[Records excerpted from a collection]

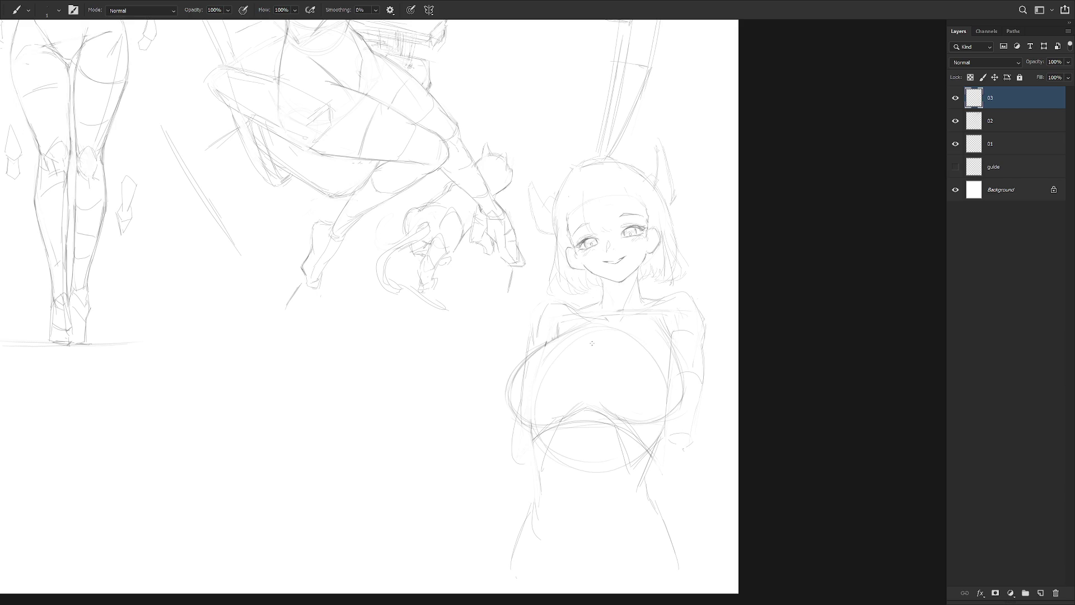
Cycle through eraser, smudge and brush, then draw a short 1 px line down the torso's left edge
key("e")
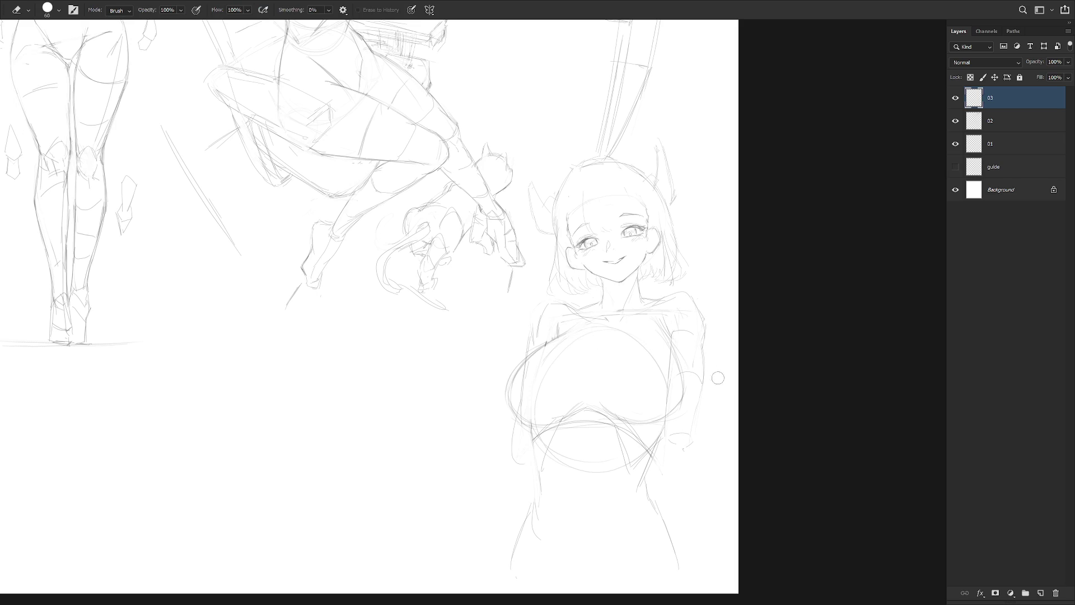
key("b")
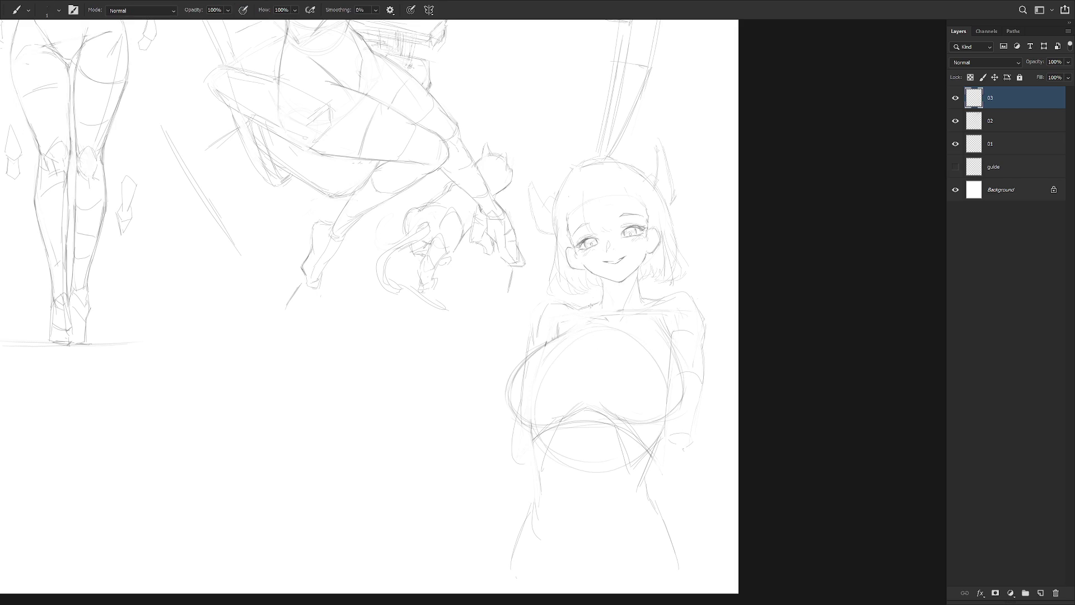
key("r")
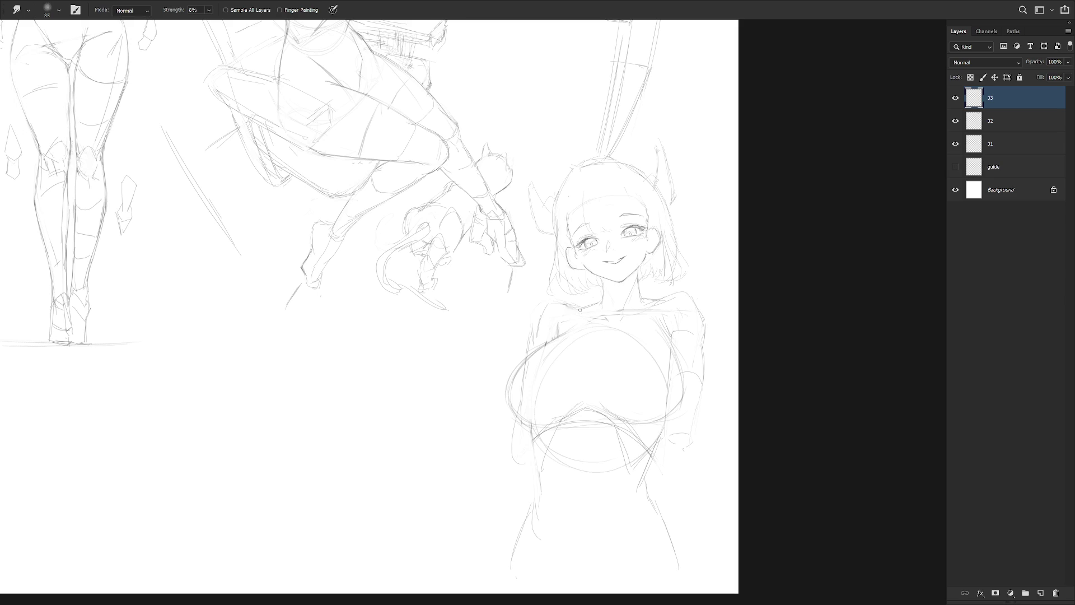
key("b")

Assignment:
When you repeat the data, keep it exact and drop every picture.

Response box:
Cycle through eraser, smudge and brush, then draw a short 1 px line down the torso's left edge
key("e")
key("b")
key("r")
key("b")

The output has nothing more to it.